Lines from the start of the data through the line containing "HFOV 51.2°. Format" must be given again exactly. Leave the others out.

◇ ◇ ◇ ◇ ◇

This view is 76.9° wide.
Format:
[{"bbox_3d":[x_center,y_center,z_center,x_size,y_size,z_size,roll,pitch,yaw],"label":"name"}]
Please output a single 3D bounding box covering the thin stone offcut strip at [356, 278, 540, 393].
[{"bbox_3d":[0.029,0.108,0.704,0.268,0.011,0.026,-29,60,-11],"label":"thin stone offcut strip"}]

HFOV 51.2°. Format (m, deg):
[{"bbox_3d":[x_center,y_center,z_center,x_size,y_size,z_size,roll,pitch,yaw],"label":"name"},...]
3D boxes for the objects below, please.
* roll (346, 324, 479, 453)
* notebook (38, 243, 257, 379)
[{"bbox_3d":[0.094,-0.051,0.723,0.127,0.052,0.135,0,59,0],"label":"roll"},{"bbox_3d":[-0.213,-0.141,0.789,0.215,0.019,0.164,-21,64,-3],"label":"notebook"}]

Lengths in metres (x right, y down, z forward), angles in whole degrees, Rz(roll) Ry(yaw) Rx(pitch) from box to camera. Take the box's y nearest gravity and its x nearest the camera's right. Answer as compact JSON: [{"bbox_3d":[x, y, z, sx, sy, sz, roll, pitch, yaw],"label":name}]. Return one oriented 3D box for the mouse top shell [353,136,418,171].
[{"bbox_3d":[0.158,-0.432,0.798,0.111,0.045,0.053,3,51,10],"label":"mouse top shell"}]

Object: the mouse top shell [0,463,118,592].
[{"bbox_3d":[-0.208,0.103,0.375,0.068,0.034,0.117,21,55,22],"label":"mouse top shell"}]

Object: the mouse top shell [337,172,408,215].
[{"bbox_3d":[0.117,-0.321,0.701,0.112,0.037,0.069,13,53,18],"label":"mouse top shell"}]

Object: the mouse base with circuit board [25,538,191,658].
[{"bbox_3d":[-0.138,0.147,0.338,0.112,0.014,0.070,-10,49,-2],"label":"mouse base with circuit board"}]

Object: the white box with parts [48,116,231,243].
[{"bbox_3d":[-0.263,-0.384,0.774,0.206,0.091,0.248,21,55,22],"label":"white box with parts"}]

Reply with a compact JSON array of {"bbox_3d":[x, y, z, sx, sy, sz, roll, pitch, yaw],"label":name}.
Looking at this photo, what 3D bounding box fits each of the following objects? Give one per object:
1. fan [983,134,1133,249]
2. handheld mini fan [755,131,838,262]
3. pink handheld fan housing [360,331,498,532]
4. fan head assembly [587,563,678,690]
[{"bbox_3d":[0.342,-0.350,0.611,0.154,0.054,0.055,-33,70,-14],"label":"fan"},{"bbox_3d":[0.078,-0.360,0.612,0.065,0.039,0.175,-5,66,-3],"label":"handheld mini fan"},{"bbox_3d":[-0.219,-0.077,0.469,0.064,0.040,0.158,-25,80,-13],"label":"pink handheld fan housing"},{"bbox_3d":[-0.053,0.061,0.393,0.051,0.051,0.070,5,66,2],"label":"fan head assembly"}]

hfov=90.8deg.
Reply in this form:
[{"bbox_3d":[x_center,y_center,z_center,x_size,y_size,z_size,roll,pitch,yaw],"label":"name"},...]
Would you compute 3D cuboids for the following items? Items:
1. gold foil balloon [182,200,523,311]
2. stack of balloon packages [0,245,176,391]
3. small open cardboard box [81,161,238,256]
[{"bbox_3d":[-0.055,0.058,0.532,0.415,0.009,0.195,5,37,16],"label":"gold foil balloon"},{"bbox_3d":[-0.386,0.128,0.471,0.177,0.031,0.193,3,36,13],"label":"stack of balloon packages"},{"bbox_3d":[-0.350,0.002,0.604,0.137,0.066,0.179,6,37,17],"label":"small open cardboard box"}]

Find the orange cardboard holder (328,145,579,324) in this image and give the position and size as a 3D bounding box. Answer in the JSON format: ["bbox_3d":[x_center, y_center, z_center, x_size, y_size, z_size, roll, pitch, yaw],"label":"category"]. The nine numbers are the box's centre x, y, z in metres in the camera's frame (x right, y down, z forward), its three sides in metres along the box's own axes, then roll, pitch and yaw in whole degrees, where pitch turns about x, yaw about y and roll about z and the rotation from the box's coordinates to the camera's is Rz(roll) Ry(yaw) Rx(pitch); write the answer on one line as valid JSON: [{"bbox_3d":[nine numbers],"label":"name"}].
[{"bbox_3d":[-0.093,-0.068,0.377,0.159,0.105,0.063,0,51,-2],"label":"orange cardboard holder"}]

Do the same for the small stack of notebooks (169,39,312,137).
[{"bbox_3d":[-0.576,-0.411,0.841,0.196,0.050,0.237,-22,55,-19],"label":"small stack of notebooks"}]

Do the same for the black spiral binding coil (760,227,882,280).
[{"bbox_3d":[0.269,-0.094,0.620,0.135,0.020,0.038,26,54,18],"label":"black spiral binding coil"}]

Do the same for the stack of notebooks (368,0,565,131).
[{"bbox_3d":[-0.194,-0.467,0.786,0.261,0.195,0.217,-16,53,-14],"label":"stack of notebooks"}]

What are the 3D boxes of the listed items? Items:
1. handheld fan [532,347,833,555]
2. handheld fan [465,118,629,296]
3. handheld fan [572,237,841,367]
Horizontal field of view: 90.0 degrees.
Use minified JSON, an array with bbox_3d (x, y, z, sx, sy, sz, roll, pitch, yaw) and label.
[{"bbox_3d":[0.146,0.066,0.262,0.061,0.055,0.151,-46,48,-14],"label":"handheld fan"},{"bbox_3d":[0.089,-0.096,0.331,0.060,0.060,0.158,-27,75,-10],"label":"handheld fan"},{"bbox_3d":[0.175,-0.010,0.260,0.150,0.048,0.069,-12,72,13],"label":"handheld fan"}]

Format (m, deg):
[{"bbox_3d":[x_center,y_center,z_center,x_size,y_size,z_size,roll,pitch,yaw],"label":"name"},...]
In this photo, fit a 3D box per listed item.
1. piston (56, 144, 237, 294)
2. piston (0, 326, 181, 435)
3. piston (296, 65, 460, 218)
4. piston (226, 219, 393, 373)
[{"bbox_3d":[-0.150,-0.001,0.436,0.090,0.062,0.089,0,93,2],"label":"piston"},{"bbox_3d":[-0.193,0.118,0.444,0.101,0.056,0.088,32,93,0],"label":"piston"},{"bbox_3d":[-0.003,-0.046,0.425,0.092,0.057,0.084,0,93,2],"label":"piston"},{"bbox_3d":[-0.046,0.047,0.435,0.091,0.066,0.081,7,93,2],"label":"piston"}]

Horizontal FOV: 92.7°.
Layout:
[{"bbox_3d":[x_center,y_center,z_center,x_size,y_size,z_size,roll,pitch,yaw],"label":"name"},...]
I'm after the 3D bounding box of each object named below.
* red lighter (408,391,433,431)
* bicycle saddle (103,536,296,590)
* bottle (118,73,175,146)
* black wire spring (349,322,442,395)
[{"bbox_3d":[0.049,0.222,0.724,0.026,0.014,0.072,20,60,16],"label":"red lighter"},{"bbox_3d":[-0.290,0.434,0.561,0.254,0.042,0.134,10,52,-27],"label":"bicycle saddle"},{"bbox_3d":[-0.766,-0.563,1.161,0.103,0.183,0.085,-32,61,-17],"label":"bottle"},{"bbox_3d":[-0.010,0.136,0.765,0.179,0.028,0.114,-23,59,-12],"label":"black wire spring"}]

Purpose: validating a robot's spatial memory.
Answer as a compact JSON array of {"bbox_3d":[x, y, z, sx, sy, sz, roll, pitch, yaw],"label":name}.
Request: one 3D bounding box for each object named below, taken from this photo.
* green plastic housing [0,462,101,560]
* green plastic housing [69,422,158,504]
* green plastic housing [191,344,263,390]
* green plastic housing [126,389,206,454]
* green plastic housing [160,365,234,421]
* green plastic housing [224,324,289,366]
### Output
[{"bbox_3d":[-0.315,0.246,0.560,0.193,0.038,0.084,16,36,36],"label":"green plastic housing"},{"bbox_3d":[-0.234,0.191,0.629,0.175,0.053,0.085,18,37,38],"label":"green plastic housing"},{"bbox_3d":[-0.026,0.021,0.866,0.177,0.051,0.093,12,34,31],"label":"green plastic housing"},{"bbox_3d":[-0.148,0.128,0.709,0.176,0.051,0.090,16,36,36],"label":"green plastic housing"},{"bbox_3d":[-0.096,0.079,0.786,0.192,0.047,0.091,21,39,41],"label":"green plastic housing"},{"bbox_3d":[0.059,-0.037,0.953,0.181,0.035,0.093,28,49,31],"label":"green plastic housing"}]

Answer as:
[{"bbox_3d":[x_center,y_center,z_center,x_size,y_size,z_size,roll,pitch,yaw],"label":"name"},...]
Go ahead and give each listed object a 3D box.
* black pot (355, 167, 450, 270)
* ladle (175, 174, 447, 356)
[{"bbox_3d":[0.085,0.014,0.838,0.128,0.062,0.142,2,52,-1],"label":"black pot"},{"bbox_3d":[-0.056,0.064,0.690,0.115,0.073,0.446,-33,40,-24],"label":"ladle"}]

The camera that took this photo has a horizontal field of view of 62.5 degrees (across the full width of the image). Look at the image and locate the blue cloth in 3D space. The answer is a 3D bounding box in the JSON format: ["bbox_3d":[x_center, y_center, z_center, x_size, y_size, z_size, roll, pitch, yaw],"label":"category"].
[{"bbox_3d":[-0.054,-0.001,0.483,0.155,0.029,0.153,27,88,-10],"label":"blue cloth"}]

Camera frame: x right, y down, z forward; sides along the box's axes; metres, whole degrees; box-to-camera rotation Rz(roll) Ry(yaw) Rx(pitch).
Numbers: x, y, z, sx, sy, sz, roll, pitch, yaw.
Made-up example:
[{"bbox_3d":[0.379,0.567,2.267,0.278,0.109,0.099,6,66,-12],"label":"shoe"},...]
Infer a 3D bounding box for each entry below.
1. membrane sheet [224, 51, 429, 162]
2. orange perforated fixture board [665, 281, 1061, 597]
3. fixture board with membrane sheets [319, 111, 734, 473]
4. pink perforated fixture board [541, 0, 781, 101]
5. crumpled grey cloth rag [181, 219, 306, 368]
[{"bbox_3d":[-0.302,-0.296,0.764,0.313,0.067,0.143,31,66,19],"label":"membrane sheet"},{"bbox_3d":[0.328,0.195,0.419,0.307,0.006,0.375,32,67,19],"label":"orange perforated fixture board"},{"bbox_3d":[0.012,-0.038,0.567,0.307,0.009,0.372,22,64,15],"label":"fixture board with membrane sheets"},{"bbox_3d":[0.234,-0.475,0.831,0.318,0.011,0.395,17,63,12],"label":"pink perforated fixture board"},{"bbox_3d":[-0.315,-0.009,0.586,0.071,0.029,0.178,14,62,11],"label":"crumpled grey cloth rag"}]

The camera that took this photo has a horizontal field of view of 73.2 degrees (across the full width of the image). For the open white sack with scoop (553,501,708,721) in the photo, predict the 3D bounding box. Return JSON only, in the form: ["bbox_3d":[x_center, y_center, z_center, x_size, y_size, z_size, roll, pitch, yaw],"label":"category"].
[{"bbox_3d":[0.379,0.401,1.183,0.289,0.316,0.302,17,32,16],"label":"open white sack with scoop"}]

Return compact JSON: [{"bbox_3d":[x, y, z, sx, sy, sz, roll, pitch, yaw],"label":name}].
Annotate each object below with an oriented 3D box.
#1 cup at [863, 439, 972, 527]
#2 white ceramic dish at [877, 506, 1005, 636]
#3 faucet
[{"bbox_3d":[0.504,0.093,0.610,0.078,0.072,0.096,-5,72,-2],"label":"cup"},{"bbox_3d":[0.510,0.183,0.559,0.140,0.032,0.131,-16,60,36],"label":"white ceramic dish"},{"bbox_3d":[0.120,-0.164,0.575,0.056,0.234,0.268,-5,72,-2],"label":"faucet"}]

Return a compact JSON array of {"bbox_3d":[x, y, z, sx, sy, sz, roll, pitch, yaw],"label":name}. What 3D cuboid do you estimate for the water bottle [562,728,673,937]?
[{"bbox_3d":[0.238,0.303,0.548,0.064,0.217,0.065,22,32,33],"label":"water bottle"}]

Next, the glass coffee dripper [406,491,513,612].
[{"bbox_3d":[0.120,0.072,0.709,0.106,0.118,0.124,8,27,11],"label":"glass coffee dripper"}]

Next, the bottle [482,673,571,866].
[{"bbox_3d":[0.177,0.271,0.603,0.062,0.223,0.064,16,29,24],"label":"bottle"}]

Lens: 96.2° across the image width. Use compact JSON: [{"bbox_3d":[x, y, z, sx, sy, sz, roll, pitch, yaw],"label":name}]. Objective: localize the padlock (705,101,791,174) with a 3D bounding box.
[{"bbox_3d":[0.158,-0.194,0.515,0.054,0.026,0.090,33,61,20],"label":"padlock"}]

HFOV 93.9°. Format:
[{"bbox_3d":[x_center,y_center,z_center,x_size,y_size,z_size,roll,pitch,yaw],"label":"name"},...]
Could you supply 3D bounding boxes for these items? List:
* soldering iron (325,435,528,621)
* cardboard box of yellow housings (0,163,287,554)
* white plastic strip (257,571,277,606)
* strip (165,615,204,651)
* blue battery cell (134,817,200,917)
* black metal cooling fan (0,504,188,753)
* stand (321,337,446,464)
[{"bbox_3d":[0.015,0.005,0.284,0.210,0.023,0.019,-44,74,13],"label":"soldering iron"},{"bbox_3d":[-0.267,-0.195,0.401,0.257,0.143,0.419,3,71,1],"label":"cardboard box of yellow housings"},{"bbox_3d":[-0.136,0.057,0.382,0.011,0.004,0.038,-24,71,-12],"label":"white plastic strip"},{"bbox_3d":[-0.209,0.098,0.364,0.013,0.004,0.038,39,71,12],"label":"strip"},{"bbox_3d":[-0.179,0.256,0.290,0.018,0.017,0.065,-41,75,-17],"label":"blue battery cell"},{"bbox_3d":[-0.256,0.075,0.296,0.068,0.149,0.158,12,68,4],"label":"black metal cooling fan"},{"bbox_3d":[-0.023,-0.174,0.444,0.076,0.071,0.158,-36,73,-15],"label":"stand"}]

◇ ◇ ◇ ◇ ◇

RESULT BELOW:
This view is 76.9° wide.
Format:
[{"bbox_3d":[x_center,y_center,z_center,x_size,y_size,z_size,roll,pitch,yaw],"label":"name"}]
Please output a single 3D bounding box covering the thin stone offcut strip at [356, 278, 540, 393].
[{"bbox_3d":[0.029,0.108,0.704,0.268,0.011,0.026,-29,60,-11],"label":"thin stone offcut strip"}]

HFOV 51.2°. Format (m, deg):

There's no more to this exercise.